- The main poster for the film.
- Directed by: Brendon Marotta
- Produced by: Brendon Marotta
- Starring: Marilyn Milos; Georganne Chapin; Andrew Freedman; Edgar Schoen; Brian Morris; Jonathan Conte;
- Cinematography: Ben Slavens
- Music by: John Allen Graves
- Production company: BDM
- Distributed by: Netflix; Amazon Prime Video; Target; Walmart; Barnes & Nobles;
- Release dates: November 18, 2017 (Fort Worth, Texas);
- Running time: 101 minutes
- Country: United States
- Language: English

= American Circumcision =

American Circumcision is a 2017 documentary film about circumcision and the varying medical, legal, religious, and cultural views on it. The film features a strong focus on the self-named intactivist community and activist Marilyn Milos. It was partially funded on crowdfunding platform Kickstarter and released on Blu-Ray, DVD, and streaming platforms in 2017.

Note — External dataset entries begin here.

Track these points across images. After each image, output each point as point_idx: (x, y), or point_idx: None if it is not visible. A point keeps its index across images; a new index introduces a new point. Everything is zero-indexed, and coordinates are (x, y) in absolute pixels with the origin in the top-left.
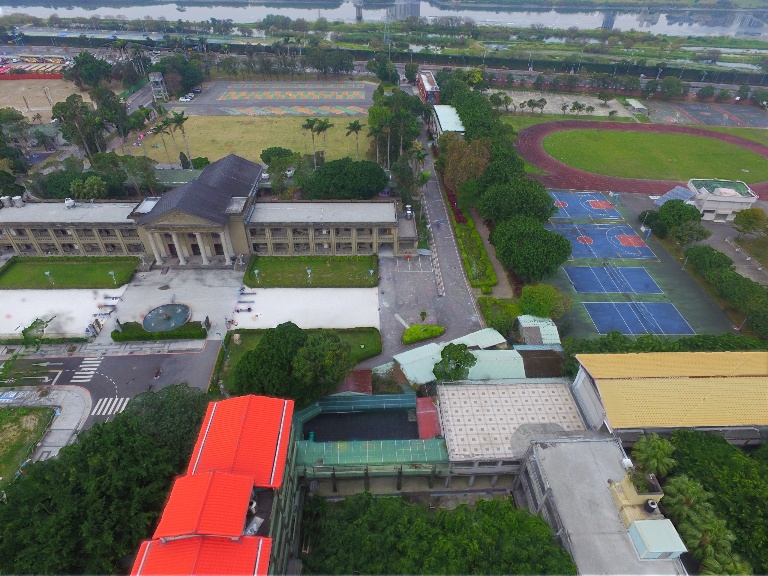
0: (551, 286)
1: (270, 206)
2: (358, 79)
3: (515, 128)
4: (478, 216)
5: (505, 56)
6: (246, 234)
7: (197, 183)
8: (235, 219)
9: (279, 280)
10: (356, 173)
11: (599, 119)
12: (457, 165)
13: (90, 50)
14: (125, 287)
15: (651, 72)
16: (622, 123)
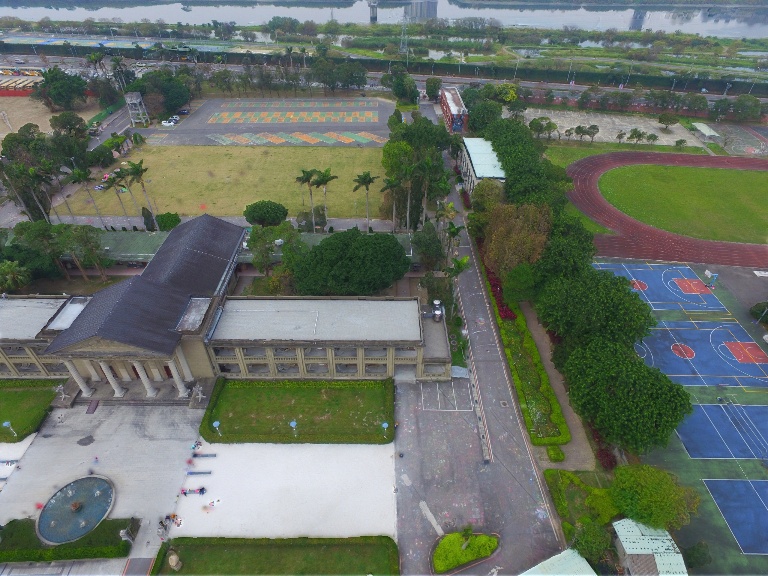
0: (666, 475)
1: (245, 306)
2: (371, 95)
3: (562, 163)
4: (529, 307)
5: (539, 66)
6: (208, 354)
7: (140, 281)
8: (190, 339)
9: (252, 427)
10: (365, 257)
11: (663, 150)
12: (504, 243)
13: (61, 65)
14: (30, 439)
15: (714, 86)
16: (692, 155)
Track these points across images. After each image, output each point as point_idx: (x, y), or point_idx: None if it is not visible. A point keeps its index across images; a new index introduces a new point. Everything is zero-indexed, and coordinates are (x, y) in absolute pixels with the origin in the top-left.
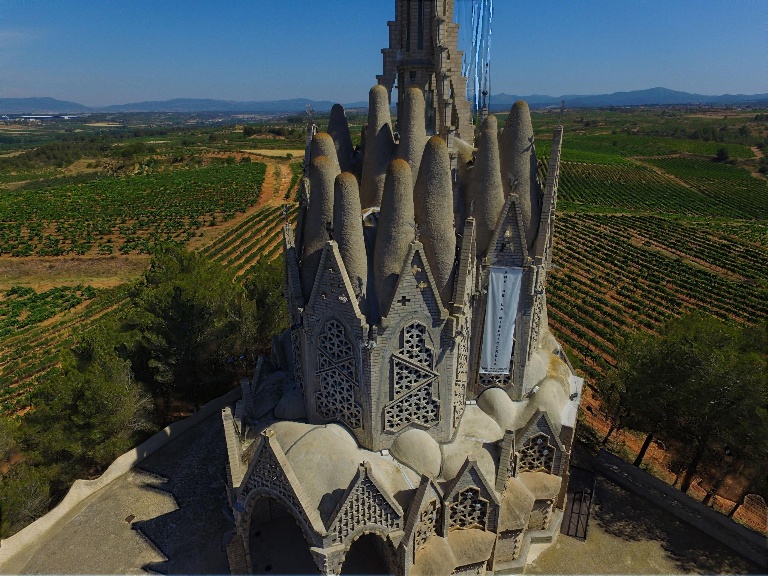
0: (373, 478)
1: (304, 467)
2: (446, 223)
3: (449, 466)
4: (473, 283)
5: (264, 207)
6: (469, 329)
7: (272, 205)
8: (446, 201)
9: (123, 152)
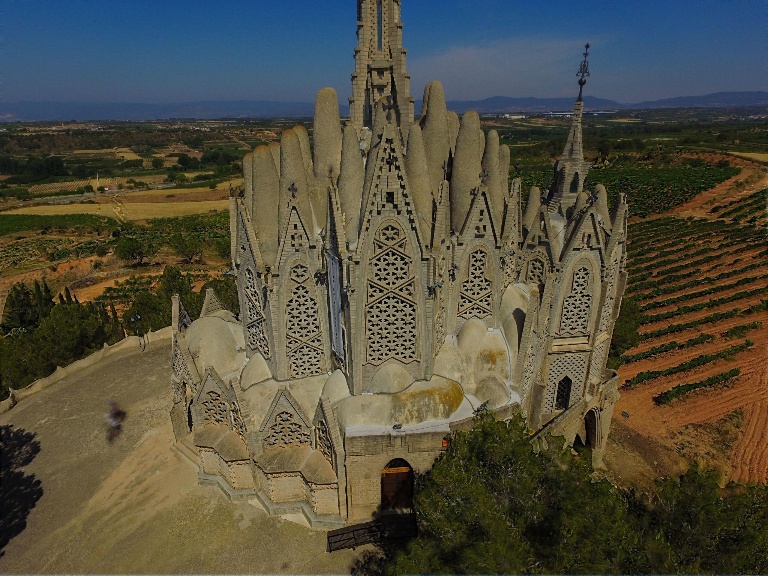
0: (179, 344)
1: (191, 329)
2: (283, 200)
3: (250, 387)
4: (319, 261)
5: (669, 216)
6: (324, 304)
7: (682, 216)
8: (285, 182)
9: (591, 146)
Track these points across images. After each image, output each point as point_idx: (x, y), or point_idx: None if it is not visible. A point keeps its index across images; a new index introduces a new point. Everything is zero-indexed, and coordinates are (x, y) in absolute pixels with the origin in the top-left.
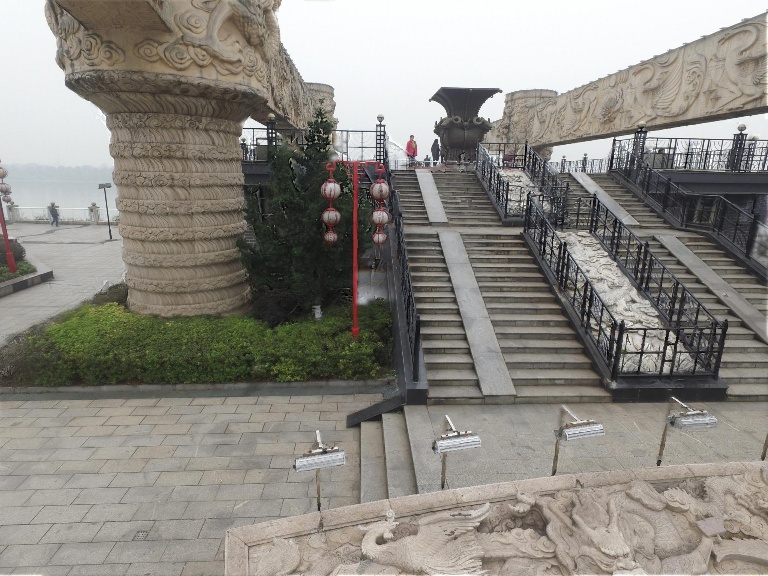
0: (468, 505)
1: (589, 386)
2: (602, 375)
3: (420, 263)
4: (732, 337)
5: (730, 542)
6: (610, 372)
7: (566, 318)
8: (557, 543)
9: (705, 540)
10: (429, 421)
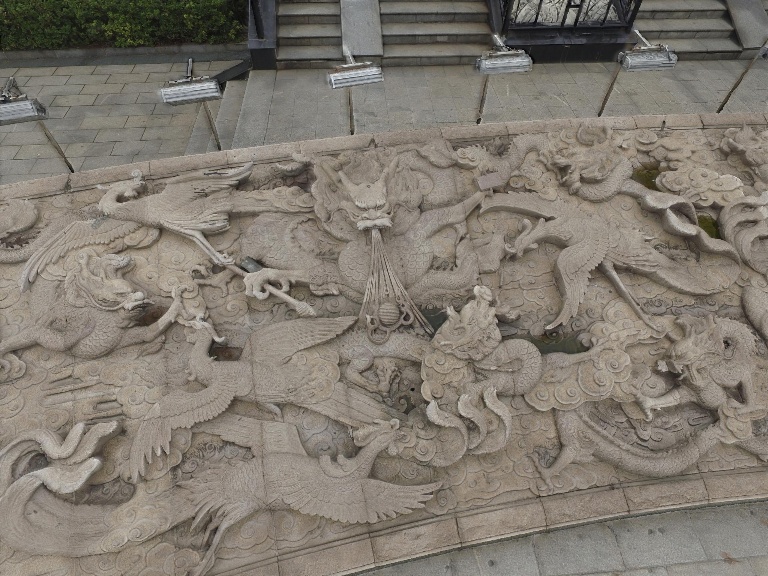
0: (240, 166)
1: (477, 44)
2: (493, 29)
3: None
4: None
5: (503, 195)
6: (502, 24)
7: None
8: (317, 199)
9: (476, 194)
10: (272, 87)
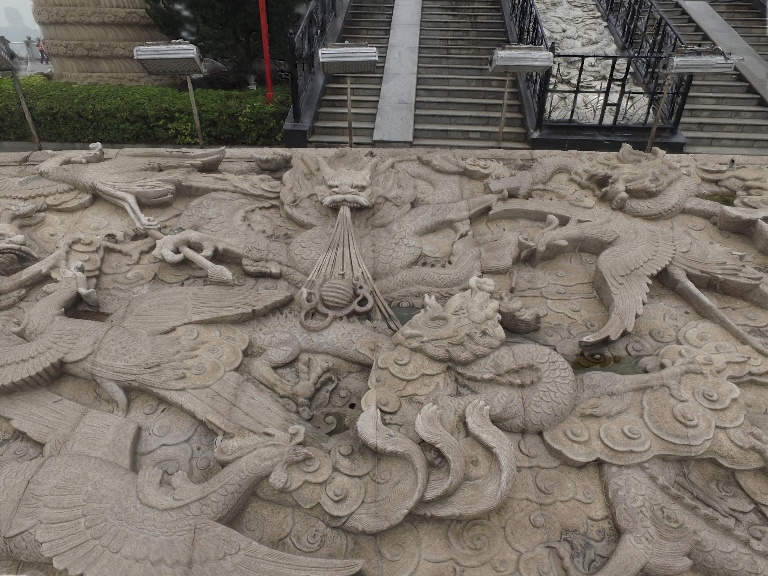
0: None
1: (510, 141)
2: (527, 126)
3: (361, 26)
4: (727, 102)
5: (522, 201)
6: (536, 121)
7: (514, 77)
8: (287, 184)
9: None
10: None
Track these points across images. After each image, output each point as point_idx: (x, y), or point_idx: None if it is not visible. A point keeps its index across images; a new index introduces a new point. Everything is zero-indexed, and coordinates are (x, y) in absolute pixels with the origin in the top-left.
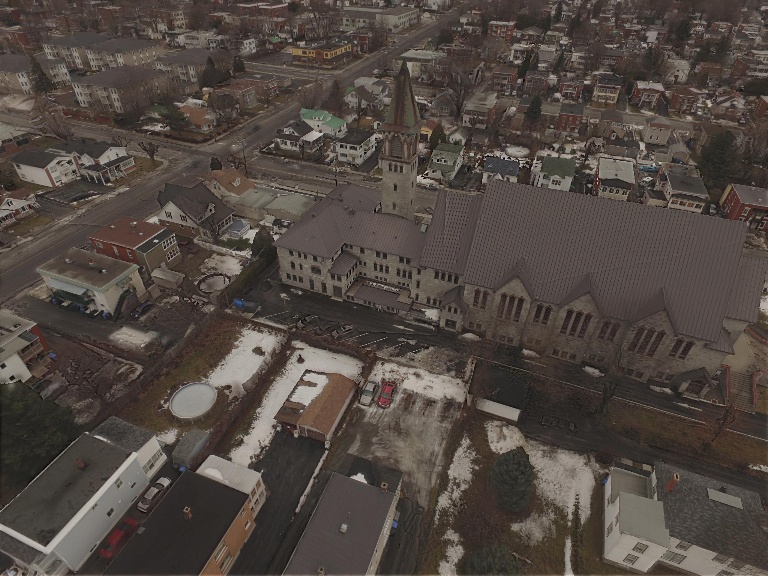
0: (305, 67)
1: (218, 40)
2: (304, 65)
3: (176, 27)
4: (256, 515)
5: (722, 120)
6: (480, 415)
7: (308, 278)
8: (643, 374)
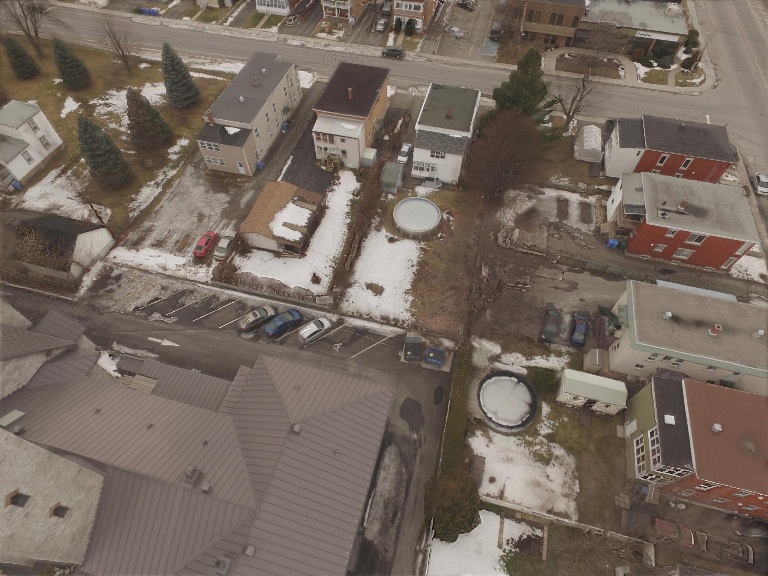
0: None
1: None
2: None
3: None
4: None
5: None
6: None
7: None
8: None
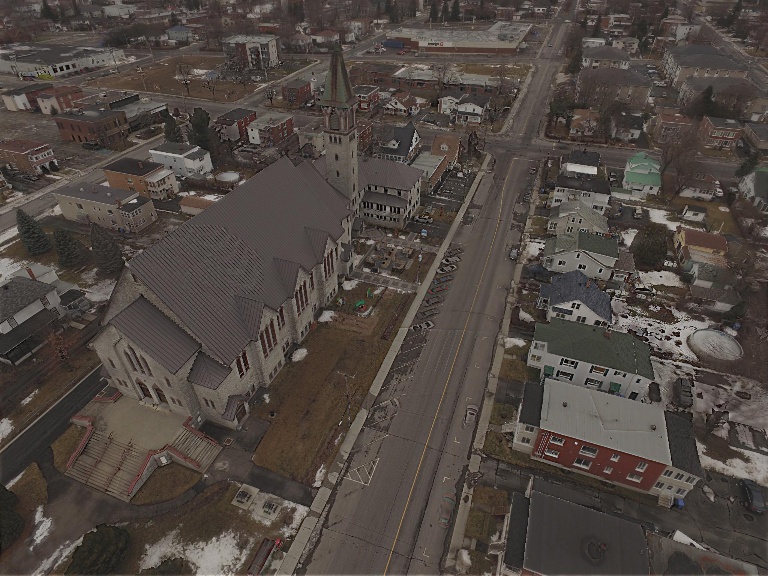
0: None
1: None
2: None
3: None
4: (154, 198)
5: None
6: None
7: None
8: None
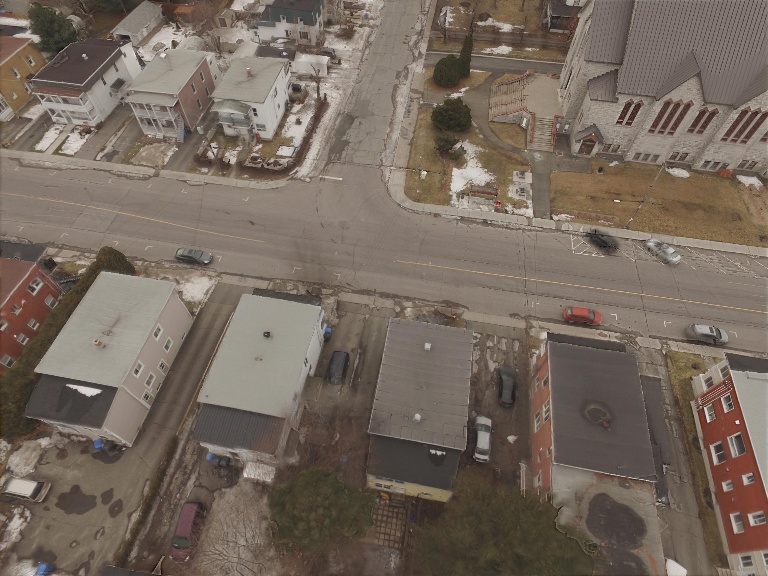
0: None
1: None
2: None
3: None
4: None
5: None
6: None
7: None
8: None
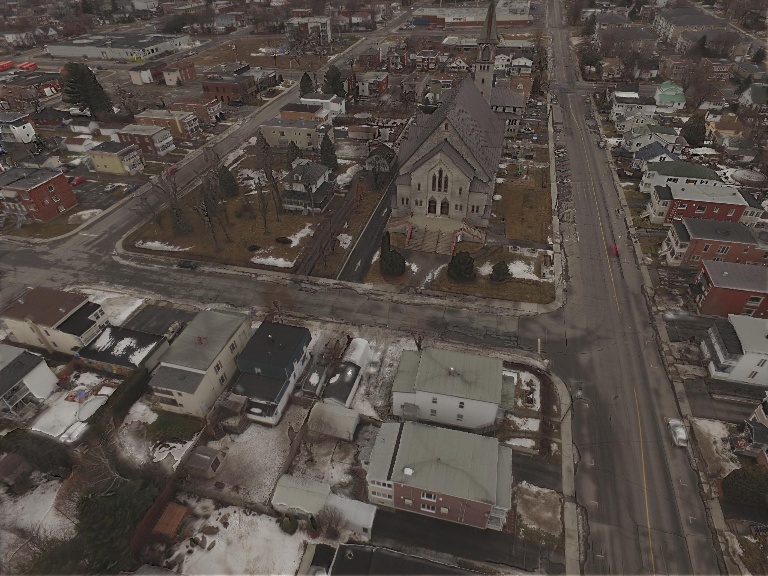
0: None
1: None
2: None
3: None
4: None
5: None
6: None
7: None
8: None
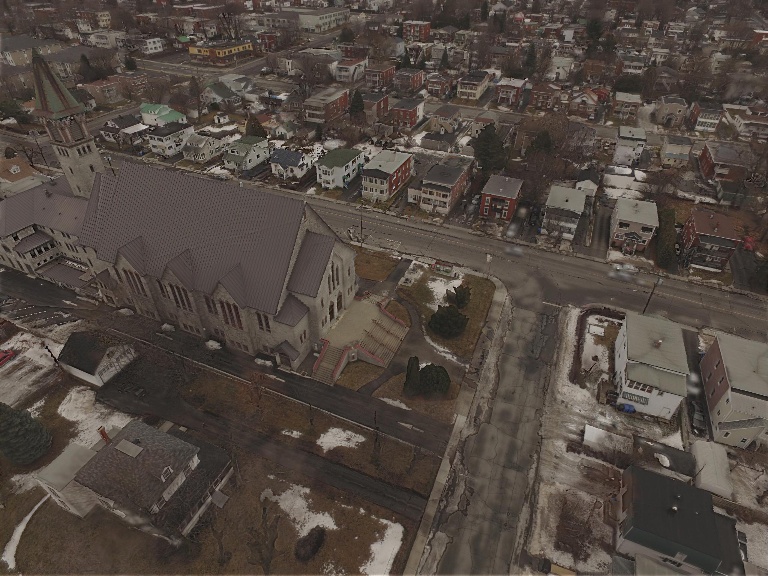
0: (199, 65)
1: (124, 39)
2: (200, 63)
3: (102, 27)
4: None
5: (573, 116)
6: (73, 381)
7: (6, 256)
8: (247, 347)
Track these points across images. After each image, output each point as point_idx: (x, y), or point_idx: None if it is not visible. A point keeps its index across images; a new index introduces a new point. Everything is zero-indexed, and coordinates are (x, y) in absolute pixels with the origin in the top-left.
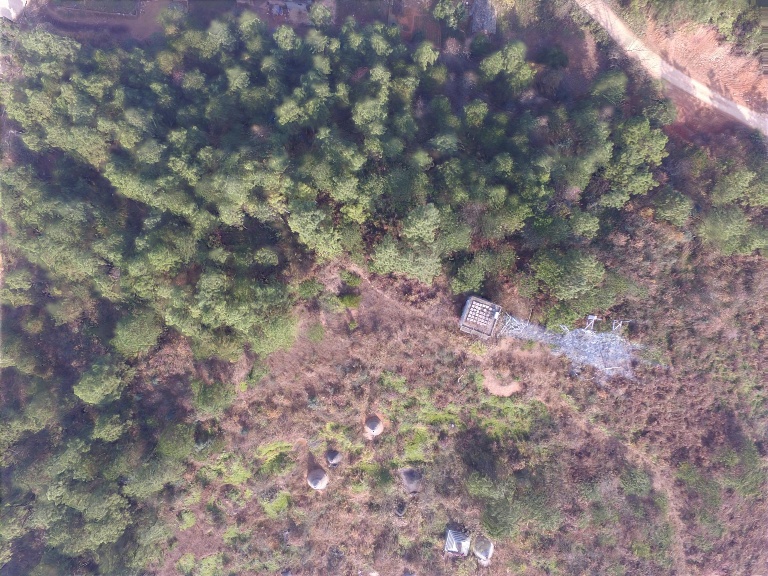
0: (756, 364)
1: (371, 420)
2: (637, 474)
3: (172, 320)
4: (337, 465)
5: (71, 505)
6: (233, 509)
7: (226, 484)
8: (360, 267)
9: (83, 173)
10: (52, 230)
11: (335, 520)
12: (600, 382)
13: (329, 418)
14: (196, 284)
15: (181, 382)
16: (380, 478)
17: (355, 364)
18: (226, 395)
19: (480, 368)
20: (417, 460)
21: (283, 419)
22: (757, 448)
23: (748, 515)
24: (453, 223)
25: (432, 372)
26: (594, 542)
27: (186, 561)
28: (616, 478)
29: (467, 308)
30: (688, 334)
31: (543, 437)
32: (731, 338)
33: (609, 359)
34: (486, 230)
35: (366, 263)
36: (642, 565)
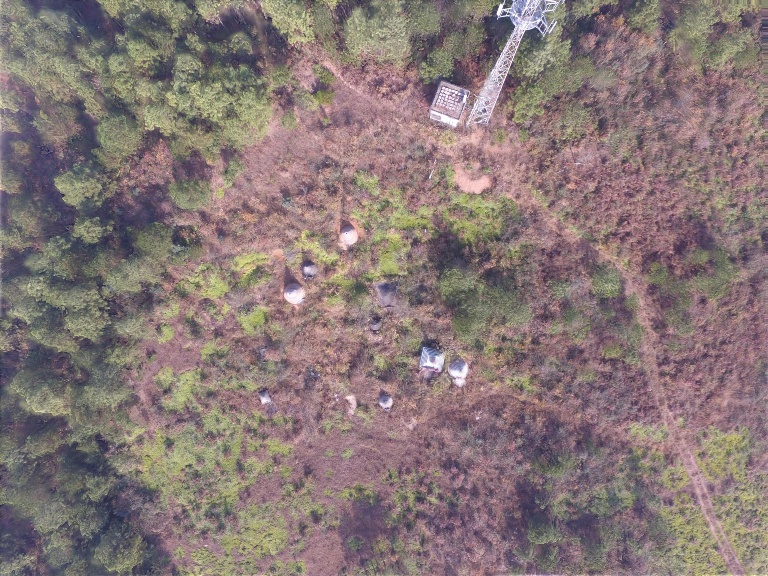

== Summary and Synopsis ==

=== Summary ===
The documentary approaches circumcision from multiple angles through a bodily autonomy lens. The film highlights many interviews in private and outdoors with doctors, parents, circumcised men, and psychologists. The film shows both circumcision proponents and anti-circumcision activists. Also included are circumcision practitioners and self-described circumcision survivors. These interviews vary between being sparingly edited and quickly played against each other. Other sources include news broadcasts, protests, and medical presentations.

=== Synopsis ===
The introduction of the film provides an overview of circumcision, the reasons why it's performed, and circumcision controversies.

Later the interviewees talk openly about the medical, personal, and sexual benefits of foreskin. Brian Morris, a prominent infant circumcision advocate makes his impassioned case for the procedure, largely based on its use to reduce HIV rates and certain cancers such as penile cancer and cervical cancer. Explicit parallels are drawn between circumcision and female genital mutilation.

The film also explains foreskin restoration, showing various restoration devices. Parents and children talk about how circumcision and grief relating to it has hurt them and their family. The surgical procedure is described in detail and parts of a circumcision on a newborn child are shown. A segment focuses on circumcision opposition within Judaism and the practice of Brit shalom.

Medical professionals, parents, activists, children, and Jewish speakers share how they grow to accept having performed circumcisions or being circumcised. Many of them share that leaning into activism allows them to transmute their regret, fear, grief, and sadness into inspiration to make sure no one else has to experience their pain.

== Reception ==
On review aggregation website Rotten Tomatoes, the film has an approval rating of 60% based on reviews from 5 critics.

The film's topic is inherently controversial and taboo. Some critics lauded it as brave and powerful. Jennie Kermode of Eye For Film said it was "A must for parents-to-be considering this issue...". Others found it overly emotional. Bradley Gibson of Film Threat said that the approach of the film "seeks to cast doubt on scientific evidence the same way religious extremists, UFO believers, or conspiracy theorists would."

Also controversial was the film's emotional and openly biased perspective on a partially medical issue. Kermode claimed "The film doesn't pretend to be objective but it substantiates its medical arguments well.", while Gibson wrote that "...the scientific method takes a beating in all the emotional histrionics."

The film won Best Documentary at the 2017 Lone Star Film Festival in early screenings in Fort Worth.